### REQUEST
Please copy out the lines in the entries that contain "still".

─── DATA FOR THE TASK

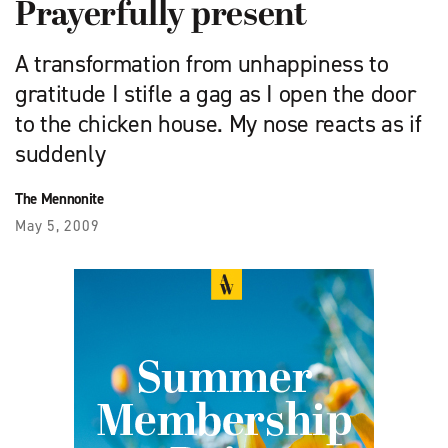
Prayerfully present
A transformation from unhappiness to
gratitude I stifle a gag as I open the door
to the chicken house. My nose reacts as if
suddenly
The Mennonite
May 5, 2009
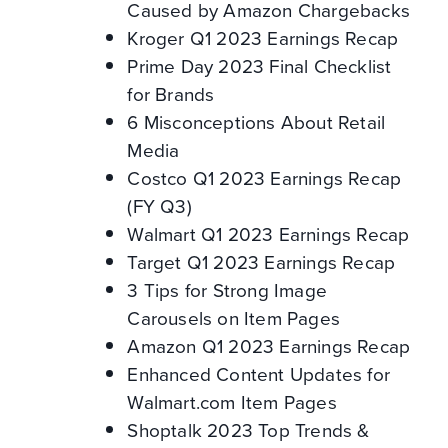
Caused by Amazon Chargebacks
Kroger Q1 2023 Earnings Recap
Prime Day 2023 Final Checklist
for Brands
6 Misconceptions About Retail
Media
Costco Q1 2023 Earnings Recap
(FY Q3)
Walmart Q1 2023 Earnings Recap
Target Q1 2023 Earnings Recap
3 Tips for Strong Image
Carousels on Item Pages
Amazon Q1 2023 Earnings Recap
Enhanced Content Updates for
Walmart.com Item Pages
Shoptalk 2023 Top Trends &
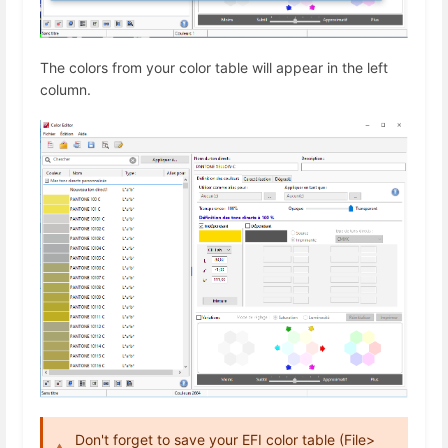
The colors from your color table will appear in the left
column.
Don't forget to save your EFI color table (File>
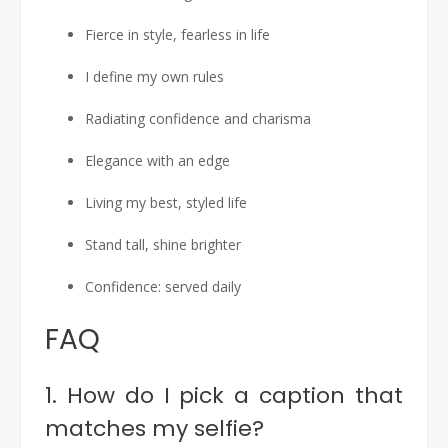
Fierce in style, fearless in life
I define my own rules
Radiating confidence and charisma
Elegance with an edge
Living my best, styled life
Stand tall, shine brighter
Confidence: served daily
FAQ
1. How do I pick a caption that
matches my selfie?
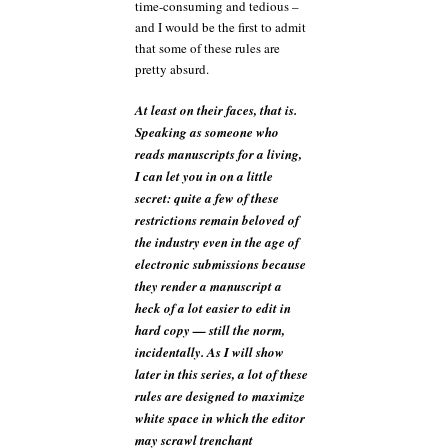
time-consuming and tedious –
and I would be the first to admit
that some of these rules are
pretty absurd.
At least on their faces, that is.
Speaking as someone who
reads manuscripts for a living,
I can let you in on a little
secret: quite a few of these
restrictions remain beloved of
the industry even in the age of
electronic submissions because
they render a manuscript a
heck of a lot easier to edit in
hard copy — still the norm,
incidentally. As I will show
later in this series, a lot of these
rules are designed to maximize
white space in which the editor
may scrawl trenchant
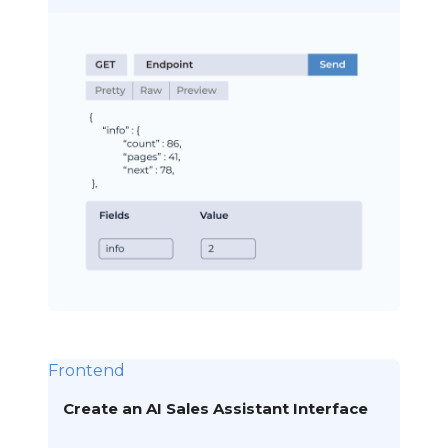
Frontend
Create an AI Sales Assistant Interface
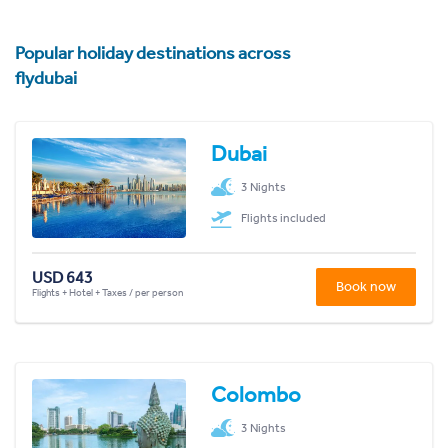
Popular holiday destinations across
flydubai
Dubai
3 Nights
Flights included
USD 643
Book now
Flights + Hotel + Taxes / per person
Colombo
3 Nights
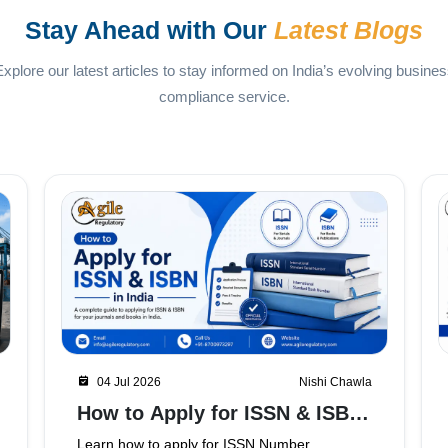
Stay Ahead with Our
Latest Blogs
xplore our latest articles to stay informed on India’s evolving busine
compliance service.
02 Jul 2026
Nishi Chawla
APEDA Registration in
Ghaziabad
Planning to export food products from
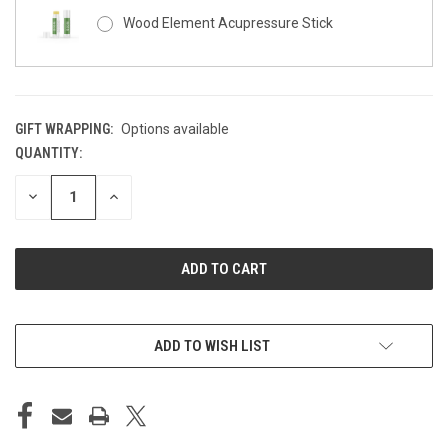
Wood Element Acupressure Stick
GIFT WRAPPING:
Options available
QUANTITY:
CURRENT
STOCK:
DECREASE
INCREASE
QUANTITY
QUANTITY
OF
OF
UNDEFINED
UNDEFINED
ADD TO WISH LIST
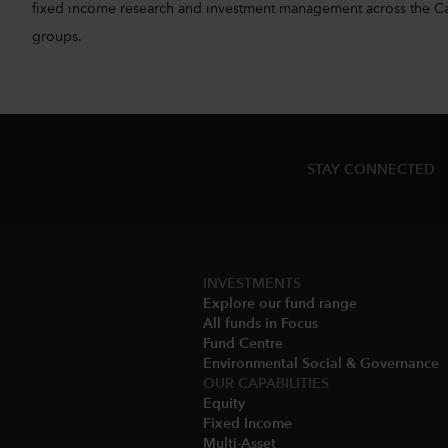
fixed income research and investment management across the Capita
groups.
STAY CONNECTED
INVESTMENTS
Explore our fund range
All funds in Focus
Fund Centre
Environmental Social & Governance​
OUR CAPABILITIES
Equity
Fixed Income
Multi-Asset​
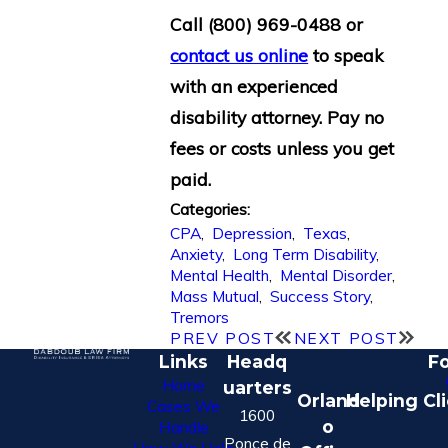
Call
(800) 969-0488
or
contact us online
to speak
with an experienced
disability attorney. Pay no
fees or costs unless you get
paid.
Categories:
CPA
,
Depression
,
Texas
,
Anxiety
,
Long Term Disability
,
Mental Health
,
Mental Disorder
,
Mass Mutual
,
Success Story
,
Tremors
PREV POST
NEXT POST
Links
Headq
Fo
Home
uarters
Orland
Helping Cl
Cases We
1600
o
Handle
Ponce de
How We Help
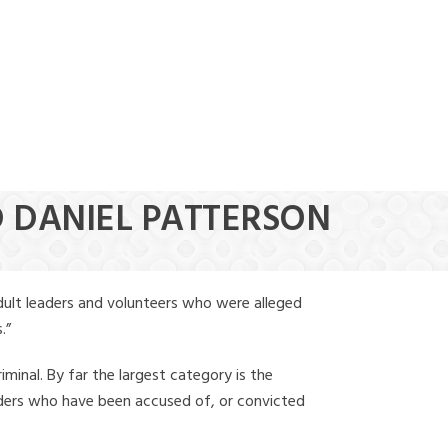
(888) 388-6345
D DANIEL PATTERSON
dult leaders and volunteers who were alleged
.”
iminal. By far the largest category is the
leaders who have been accused of, or convicted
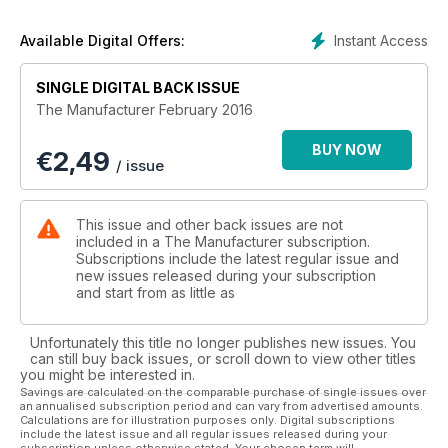
Instant Access
Available Digital Offers:
SINGLE DIGITAL BACK ISSUE
The Manufacturer February 2016
BUY NOW
€
2,49
/ issue
This issue and other back issues are not
included in a The Manufacturer subscription.
Subscriptions include the latest regular issue and
new issues released during your subscription
and start from as little as
Unfortunately this title no longer publishes new issues. You
can still buy back issues, or scroll down to view other titles
you might be interested in.
Savings are calculated on the comparable purchase of single issues over
an annualised subscription period and can vary from advertised amounts.
Calculations are for illustration purposes only. Digital subscriptions
include the latest issue and all regular issues released during your
subscription unless otherwise stated. Your chosen term will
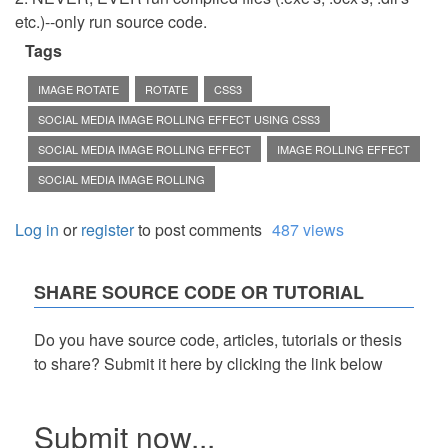
etc.)--only run source code.
Tags
IMAGE ROTATE
ROTATE
CSS3
SOCIAL MEDIA IMAGE ROLLING EFFECT USING CSS3
SOCIAL MEDIA IMAGE ROLLING EFFECT
IMAGE ROLLING EFFECT
SOCIAL MEDIA IMAGE ROLLING
Log in
or
register
to post comments
487 views
SHARE SOURCE CODE OR TUTORIAL
Do you have source code, articles, tutorials or thesis
to share? Submit it here by clicking the link below
Submit now...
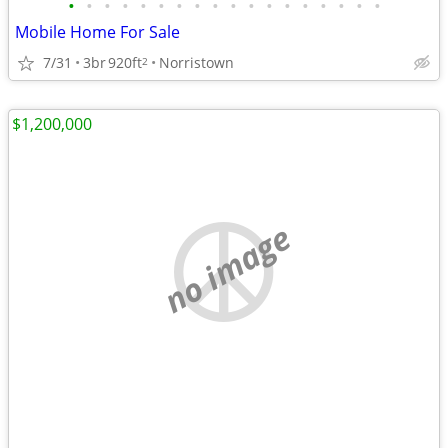
•
•
•
•
•
•
•
•
•
•
•
•
•
•
•
•
•
•
Mobile Home For Sale
7/31
3br
920ft
Norristown
2
$1,200,000
no image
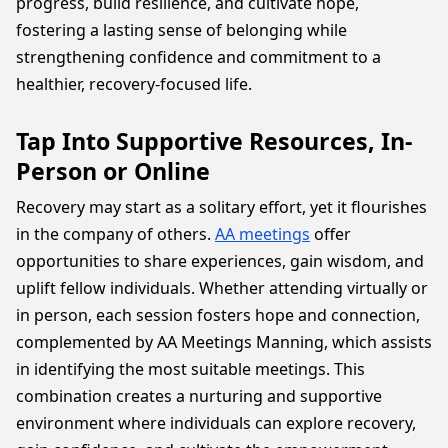
progress, build resilience, and cultivate hope,
fostering a lasting sense of belonging while
strengthening confidence and commitment to a
healthier, recovery-focused life.
Tap Into Supportive Resources, In-
Person or Online
Recovery may start as a solitary effort, yet it flourishes
in the company of others.
AA meetings
offer
opportunities to share experiences, gain wisdom, and
uplift fellow individuals. Whether attending virtually or
in person, each session fosters hope and connection,
complemented by AA Meetings Manning, which assists
in identifying the most suitable meetings. This
combination creates a nurturing and supportive
environment where individuals can explore recovery,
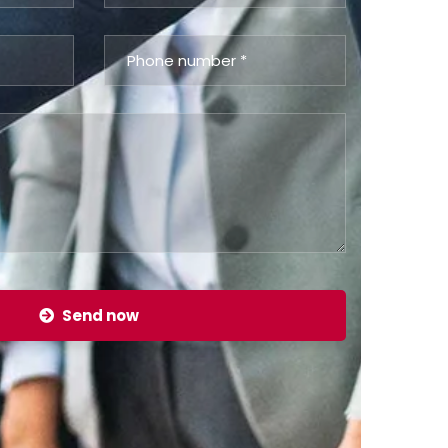
Send now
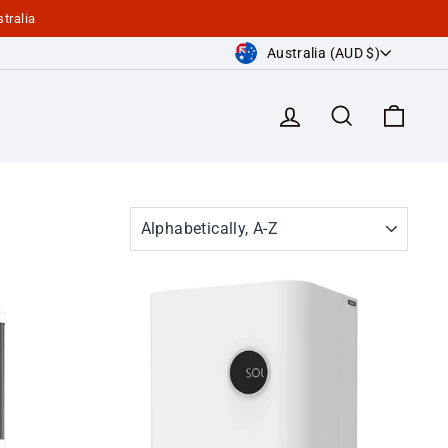
tralia
Currency
Australia (AUD $)
Log in
Search
Cart
SORT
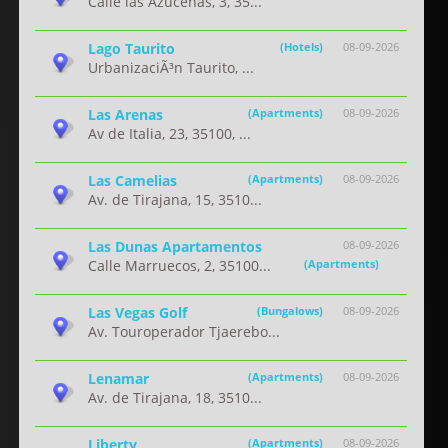
Calle las Azucenas, 3, 35...
Lago Taurito
(Hotels)
08-09-2026
UrbanizaciÃ³n Taurito, ...
Las Arenas
(Apartments)
08-09-2026
Av de Italia, 23, 35100, ...
Las Camelias
(Apartments)
08-09-2026
Av. de Tirajana, 15, 3510...
Las Dunas Apartamentos
08-09-2026
Calle Marruecos, 2, 35100...
(Apartments)
Las Vegas Golf
(Bungalows)
08-09-2026
Av. Touroperador Tjaerebo...
Lenamar
(Apartments)
08-09-2026
Av. de Tirajana, 18, 3510...
Liberty
(Apartments)
08-09-2026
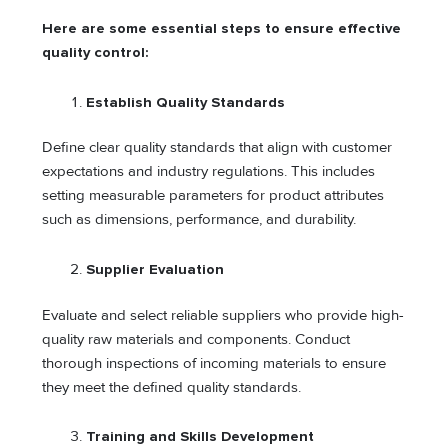
Here are some essential steps to ensure effective
quality control:
Establish Quality Standards
Define clear quality standards that align with customer
expectations and industry regulations. This includes
setting measurable parameters for product attributes
such as dimensions, performance, and durability.
Supplier Evaluation
Evaluate and select reliable suppliers who provide high-
quality raw materials and components. Conduct
thorough inspections of incoming materials to ensure
they meet the defined quality standards.
Training and Skills Development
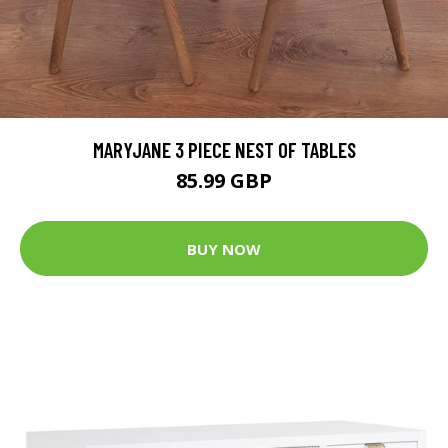
MARYJANE 3 PIECE NEST OF TABLES
85.99 GBP
BUY NOW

──────

### EXERCISE OUTPUT
hard copy — still the norm,
can still buy back issues, or scroll down to view other titles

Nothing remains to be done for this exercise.